*ФРАГМЕНТ ТЕКСТА*.
════════════════════
Революция Хомейни
Революция Хомейни
Иранская революция двадцатого века случилась в правление шаха Резы Пехлеви и началась (во всяком случае, так ее освещали на Западе) как антимонархическая: революционеры требовали демократии и справедливого перераспределения экономических благ. Многие из претензий были вполне обоснованными, поскольку действовавшая программа модернизации усугубляла социальное неравенство, а правительство шаха деспотично контролировало инакомыслие. Но когда в 1979 году аятолла Хомейни вернулся из эмиграции (он провел много лет в Париже и в Ираке) и стал притязать на роль «верховного лидера» революции, быстро выяснилось, что его не интересуют социальные проблемы и демократическое правление: он выступал против существующего регионального порядка и самих институциональных механизмов обеспечения последнего.
Доктрина, которую принял Иран при Хомейни, радикально отличалась от всех, какие использовались на Западе после окончания религиозных войн и подписания Вестфальского договора. Доктрина Хомейни трактовала государство не как легитимное образование в собственном праве, а как подходящее оружие в условиях широкого религиозного соперничества. Карта Ближнего Востока двадцатого столетия, заявил Хомейни, является враждебной исламу фальшивкой, состряпанной «империалистами» и «своекорыстными тиранами», которые «разделили исламскую умму на части, принудительно ее разорвали и создали искусственные нации». Все современные политические институты на Ближнем Востоке и за его пределами следует признать нелегитимными, ибо они «не опираются на заповеди Аллаха». Современные международные отношения, основанные на процессуальных вестфальских принципах, строятся на ложной основе, потому что «отношения между народами должны развиваться на духовности», а не на отстаивании и соблюдении национальных интересов.
════════════════════
*ЗАДАЧИ ДЛЯ РЕШЕНИЯ*.
A - Выпишите из текста о революции Хомейни все фрагменты, заключенные в кавычки-ёлочки, в порядке их появления.
B - Ответьте по тексту о революции Хомейни на вопросы:
(i) В каком году аятолла Хомейни вернулся из эмиграции?
(ii) Чего требовали революционеры?
(iii) После окончания каких войн и подписания какого договора применялись на Западе доктрины, от которых отличалась доктрина Ирана при Хомейни?
C - Подхватите текст о революции Хомейни и продолжите его с места, где заканчивается последнее предложение.

*ЗАПИСИ НАБОРА ДАННЫХ*.
════════════════════
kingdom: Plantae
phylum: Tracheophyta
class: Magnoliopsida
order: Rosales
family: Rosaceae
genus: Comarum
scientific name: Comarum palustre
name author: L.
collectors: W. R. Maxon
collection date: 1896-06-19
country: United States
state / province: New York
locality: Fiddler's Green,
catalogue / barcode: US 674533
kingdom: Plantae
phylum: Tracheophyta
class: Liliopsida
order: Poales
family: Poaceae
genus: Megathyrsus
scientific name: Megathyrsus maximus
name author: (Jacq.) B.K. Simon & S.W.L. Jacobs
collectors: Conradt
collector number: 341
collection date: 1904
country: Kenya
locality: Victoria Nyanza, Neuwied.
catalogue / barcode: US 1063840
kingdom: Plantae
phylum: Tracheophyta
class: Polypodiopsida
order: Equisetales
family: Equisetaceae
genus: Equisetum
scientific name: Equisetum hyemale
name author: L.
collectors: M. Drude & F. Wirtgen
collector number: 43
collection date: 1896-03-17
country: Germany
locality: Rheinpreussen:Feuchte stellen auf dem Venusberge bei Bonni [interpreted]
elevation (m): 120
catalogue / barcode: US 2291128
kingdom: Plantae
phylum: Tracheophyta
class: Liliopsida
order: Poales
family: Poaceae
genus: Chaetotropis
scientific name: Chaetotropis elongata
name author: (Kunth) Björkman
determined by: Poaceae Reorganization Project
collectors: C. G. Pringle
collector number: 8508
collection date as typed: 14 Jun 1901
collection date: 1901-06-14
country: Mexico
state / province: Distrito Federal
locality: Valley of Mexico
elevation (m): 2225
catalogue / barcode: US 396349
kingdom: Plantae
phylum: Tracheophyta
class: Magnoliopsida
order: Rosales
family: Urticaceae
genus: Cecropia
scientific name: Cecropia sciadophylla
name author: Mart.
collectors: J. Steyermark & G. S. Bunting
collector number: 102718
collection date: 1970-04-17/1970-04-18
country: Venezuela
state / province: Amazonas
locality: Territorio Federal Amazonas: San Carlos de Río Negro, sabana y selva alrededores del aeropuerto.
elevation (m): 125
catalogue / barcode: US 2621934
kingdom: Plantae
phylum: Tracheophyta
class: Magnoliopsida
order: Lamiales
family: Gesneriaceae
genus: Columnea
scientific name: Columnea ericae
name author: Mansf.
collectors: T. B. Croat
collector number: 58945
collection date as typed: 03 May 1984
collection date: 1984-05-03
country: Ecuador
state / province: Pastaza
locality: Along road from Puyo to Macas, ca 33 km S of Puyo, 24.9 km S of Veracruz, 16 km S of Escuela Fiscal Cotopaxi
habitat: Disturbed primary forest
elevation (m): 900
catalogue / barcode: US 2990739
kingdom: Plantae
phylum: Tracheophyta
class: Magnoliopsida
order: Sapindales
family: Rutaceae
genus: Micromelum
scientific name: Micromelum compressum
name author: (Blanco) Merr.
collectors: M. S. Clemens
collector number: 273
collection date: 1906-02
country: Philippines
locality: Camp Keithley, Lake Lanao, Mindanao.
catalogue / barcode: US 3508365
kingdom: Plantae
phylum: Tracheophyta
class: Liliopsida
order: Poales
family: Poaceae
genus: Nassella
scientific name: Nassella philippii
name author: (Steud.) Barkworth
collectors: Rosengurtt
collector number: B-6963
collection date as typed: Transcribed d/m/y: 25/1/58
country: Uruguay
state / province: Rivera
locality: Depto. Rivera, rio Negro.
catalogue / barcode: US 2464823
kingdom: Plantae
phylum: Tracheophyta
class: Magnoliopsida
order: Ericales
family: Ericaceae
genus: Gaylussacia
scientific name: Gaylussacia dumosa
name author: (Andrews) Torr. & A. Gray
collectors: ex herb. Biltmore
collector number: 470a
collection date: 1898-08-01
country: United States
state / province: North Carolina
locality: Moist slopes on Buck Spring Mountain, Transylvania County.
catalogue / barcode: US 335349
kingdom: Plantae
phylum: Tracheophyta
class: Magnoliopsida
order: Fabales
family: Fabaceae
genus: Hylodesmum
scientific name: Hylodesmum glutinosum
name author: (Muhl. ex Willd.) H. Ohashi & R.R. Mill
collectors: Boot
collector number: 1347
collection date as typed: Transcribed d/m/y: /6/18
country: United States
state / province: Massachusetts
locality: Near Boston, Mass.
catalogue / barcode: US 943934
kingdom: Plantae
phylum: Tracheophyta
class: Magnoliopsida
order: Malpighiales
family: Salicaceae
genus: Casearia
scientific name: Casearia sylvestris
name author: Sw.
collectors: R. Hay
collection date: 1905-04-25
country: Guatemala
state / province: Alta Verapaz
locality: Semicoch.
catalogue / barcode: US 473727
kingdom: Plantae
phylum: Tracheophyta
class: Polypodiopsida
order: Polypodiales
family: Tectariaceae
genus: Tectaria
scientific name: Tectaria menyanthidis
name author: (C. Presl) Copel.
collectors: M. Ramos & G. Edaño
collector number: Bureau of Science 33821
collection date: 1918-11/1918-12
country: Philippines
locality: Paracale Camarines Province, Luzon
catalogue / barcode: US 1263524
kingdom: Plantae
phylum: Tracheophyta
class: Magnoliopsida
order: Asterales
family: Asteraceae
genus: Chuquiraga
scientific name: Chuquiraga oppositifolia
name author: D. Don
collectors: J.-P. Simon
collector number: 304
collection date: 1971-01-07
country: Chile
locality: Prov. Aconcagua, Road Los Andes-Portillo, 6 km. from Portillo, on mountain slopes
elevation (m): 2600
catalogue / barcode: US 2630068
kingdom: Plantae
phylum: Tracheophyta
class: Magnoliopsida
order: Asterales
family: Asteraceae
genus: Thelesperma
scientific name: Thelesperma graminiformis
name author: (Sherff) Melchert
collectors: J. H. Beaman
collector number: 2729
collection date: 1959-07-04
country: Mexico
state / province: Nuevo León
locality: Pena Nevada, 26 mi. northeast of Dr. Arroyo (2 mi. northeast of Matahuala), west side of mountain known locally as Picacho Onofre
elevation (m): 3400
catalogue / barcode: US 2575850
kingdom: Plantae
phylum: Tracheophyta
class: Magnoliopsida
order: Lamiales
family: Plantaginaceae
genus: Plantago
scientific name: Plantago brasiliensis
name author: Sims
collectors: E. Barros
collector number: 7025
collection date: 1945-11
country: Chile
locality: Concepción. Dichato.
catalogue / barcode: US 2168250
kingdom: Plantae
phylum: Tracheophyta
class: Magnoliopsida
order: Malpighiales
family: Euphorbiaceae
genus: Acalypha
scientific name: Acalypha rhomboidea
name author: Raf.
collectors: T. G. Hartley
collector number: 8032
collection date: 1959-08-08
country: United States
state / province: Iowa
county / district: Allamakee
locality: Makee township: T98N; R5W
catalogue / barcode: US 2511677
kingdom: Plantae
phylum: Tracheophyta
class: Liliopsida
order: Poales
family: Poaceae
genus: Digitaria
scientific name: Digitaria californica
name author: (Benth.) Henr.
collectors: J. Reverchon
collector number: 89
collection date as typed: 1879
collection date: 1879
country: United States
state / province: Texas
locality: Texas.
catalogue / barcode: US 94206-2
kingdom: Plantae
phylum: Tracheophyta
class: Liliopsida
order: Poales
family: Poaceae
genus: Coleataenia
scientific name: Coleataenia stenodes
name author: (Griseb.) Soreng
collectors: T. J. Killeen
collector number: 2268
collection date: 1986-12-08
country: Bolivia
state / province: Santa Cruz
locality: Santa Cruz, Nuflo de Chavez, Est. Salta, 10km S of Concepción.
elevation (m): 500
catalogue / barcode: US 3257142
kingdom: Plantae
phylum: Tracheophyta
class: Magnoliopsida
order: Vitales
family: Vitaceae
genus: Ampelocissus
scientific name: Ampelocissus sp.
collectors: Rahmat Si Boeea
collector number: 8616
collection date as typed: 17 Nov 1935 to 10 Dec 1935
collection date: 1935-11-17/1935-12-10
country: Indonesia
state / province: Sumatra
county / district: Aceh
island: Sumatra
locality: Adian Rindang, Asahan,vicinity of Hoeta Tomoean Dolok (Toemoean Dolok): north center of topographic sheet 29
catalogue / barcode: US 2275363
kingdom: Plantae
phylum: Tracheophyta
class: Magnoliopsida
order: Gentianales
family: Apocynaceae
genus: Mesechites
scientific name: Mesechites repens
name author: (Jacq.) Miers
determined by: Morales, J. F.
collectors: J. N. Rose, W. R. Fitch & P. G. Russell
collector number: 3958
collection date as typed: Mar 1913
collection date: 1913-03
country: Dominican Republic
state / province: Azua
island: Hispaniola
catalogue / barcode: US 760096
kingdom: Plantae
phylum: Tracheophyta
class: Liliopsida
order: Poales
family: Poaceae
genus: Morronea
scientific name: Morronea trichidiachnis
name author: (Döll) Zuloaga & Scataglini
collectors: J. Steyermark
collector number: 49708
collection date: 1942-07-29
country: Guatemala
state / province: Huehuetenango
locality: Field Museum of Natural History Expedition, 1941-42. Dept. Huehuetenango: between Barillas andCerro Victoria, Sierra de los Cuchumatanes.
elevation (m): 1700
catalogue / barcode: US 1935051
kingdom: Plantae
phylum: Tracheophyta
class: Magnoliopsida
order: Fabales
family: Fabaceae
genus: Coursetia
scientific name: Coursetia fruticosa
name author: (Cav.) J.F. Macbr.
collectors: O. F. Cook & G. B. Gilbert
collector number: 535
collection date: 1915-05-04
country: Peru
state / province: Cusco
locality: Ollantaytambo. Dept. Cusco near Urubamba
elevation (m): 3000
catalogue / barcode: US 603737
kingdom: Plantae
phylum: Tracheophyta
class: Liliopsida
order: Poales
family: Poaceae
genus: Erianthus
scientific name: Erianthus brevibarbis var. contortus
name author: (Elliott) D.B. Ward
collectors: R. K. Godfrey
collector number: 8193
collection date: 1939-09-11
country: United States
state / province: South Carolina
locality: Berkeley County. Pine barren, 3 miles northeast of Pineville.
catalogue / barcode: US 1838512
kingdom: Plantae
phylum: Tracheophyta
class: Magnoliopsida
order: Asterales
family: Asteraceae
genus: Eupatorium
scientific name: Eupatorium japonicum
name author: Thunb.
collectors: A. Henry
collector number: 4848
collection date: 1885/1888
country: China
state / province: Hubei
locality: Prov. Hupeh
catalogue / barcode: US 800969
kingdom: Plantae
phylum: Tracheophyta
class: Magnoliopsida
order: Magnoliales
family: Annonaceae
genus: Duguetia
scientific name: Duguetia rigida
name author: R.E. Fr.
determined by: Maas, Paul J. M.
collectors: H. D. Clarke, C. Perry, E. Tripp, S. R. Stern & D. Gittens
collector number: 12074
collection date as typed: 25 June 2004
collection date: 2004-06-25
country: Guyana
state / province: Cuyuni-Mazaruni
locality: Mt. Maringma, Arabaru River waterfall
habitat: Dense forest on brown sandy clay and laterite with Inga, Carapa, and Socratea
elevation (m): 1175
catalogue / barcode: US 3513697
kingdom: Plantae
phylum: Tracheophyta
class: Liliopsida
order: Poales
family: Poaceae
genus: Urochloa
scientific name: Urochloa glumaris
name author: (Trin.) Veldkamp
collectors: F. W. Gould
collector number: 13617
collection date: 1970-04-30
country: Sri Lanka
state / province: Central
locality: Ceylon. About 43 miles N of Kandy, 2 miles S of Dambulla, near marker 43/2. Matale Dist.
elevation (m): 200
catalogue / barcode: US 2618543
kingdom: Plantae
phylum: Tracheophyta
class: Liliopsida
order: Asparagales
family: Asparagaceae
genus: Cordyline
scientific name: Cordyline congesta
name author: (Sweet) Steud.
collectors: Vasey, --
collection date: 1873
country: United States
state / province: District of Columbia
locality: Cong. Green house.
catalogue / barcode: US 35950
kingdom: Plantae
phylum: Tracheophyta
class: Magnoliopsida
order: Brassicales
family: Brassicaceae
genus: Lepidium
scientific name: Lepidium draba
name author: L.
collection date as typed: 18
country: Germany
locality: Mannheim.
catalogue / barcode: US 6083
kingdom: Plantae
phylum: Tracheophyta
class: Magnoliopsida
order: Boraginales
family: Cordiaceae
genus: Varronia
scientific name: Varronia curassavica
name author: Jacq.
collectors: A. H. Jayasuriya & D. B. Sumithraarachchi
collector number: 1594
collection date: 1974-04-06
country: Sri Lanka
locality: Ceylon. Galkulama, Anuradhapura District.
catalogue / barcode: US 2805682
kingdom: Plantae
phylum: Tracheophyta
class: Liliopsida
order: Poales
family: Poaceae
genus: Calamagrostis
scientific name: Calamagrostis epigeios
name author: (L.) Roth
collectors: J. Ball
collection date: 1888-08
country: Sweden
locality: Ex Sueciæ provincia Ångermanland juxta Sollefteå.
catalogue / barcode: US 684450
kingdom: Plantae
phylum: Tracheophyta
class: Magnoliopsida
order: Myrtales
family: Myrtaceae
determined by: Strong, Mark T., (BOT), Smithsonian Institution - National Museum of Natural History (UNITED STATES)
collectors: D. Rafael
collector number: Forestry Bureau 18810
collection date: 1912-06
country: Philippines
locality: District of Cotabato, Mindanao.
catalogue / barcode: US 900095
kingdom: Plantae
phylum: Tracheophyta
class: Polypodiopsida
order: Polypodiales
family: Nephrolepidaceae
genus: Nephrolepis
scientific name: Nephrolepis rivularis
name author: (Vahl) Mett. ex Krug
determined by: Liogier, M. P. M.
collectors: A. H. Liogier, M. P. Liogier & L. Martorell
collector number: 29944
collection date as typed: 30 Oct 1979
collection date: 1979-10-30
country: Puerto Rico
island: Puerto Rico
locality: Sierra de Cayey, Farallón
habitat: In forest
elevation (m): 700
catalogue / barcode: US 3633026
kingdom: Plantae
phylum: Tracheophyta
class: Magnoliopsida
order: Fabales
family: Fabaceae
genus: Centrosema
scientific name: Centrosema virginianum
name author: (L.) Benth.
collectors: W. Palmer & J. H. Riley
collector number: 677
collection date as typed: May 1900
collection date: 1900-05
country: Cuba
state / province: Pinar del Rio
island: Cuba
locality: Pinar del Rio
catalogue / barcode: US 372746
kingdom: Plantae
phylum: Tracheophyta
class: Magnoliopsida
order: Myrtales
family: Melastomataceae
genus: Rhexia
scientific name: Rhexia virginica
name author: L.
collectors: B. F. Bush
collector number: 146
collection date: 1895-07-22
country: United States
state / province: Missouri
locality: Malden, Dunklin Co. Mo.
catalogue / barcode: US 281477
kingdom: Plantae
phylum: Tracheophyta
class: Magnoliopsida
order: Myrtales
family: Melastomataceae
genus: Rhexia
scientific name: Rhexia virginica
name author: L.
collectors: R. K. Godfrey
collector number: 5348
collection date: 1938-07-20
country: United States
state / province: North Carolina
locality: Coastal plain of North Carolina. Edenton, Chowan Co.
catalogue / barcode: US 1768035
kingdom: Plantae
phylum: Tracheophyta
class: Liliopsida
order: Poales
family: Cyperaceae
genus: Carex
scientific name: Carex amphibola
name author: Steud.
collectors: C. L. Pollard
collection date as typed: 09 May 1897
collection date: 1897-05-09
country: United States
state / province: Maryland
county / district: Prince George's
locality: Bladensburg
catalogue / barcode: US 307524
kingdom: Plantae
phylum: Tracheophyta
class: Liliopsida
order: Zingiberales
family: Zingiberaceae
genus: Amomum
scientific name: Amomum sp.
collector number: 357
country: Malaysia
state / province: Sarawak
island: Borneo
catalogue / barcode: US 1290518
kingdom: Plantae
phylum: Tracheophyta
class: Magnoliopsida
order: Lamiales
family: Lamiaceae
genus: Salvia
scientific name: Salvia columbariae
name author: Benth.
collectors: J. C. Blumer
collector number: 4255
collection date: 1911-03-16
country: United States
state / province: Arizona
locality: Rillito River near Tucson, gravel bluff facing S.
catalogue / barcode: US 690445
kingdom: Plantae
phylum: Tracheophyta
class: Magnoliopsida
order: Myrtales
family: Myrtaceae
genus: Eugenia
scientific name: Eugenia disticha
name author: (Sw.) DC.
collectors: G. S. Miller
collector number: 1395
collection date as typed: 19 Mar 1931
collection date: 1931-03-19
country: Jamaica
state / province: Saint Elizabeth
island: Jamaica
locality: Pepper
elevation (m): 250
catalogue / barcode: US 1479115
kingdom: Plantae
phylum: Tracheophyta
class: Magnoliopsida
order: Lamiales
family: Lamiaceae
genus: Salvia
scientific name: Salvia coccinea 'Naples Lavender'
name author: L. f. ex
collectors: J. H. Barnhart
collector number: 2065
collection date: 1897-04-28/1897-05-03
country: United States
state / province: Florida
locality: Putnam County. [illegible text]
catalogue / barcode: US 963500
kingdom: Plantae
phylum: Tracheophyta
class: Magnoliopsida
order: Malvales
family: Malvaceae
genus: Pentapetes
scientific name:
════════════════════
*ОТВЕТЫ ПО ЗАДАЧАМ*.
A -
«верховного лидера»
«империалистами»
«своекорыстными тиранами»
«разделили исламскую умму на части, принудительно ее разорвали и создали искусственные нации»
«не опираются на заповеди Аллаха»
«отношения между народами должны развиваться на духовности»

B -
(i) В 1979 году.
(ii) Демократии и справедливого перераспределения экономических благ.
(iii) После окончания религиозных войн и подписания Вестфальского договора.

C -
Позиция Хомейни – сопоставимая с точкой зрения Кутба – заключалась в том, что идеологически «правильное» (экспансионистское) прочтение Корана указывает путь к избавлению от всех этих «кощунств» и созданию подлинно легитимного мирового порядка. Первым шагом станет свержение всех правящих режимов мусульманского мира и приход к власти «исламского правительства». Традиционные национальные лояльности следует отринуть, потому что «долг каждого из нас состоит в низвержении тагутов, иначе – незаконных политических сил, которые ныне властвуют в исламском мире». Создание в Иране подлинно исламской политической системы будет означать, как Хомейни заявил на торжествах в честь учреждения Исламской Республики Иран 1 апреля 1979 года, «наступление первого дня правления Аллаха».
Эта доктрина резко противоречила всем прочим современным концепциям государственного управления. Как сообщил «Нью-Йорк таймс» Мехди Базарган, первый назначенец Хомейни на пост премьер-министра: «Мы стремились… к управлению того типа, какое существовало на протяжении десяти лет при пророке Мухаммаде и еще пяти лет при его зяте Али, первом шиитском имаме». Когда управление мыслится как «боговдохновенное», инакомыслие, разумеется, воспринимается как святотатство, политическая оппозиция попросту не допускается. При Хомейни Исламская Республика Иран начала применять эти принципы на практике, отсюда волна доносов и казней, отсюда систематические репрессии в отношении религиозных меньшинств, куда более жестокие, нежели при авторитарном шахском режиме.
На фоне этих событий сформировался новый парадокс – дуалистический вызов международному порядку. Благодаря иранской революции исламистское движение, нацеленное на уничтожение вестфальской системы, получило контроль над современным государством и захватило его «вестфальские» права и привилегии – место в Организации Объединенных Наций, участие в международном торговом обороте, дипломатический статус. Таким образом, клерикальный режим Ирана поместил себя в «точку пересечения» двух мировых порядков, пользуясь доступными преимуществами вестфальской системы и одновременно отрицая ее легитимность, публично декларируя ее бессмысленность и неизбежную гибель.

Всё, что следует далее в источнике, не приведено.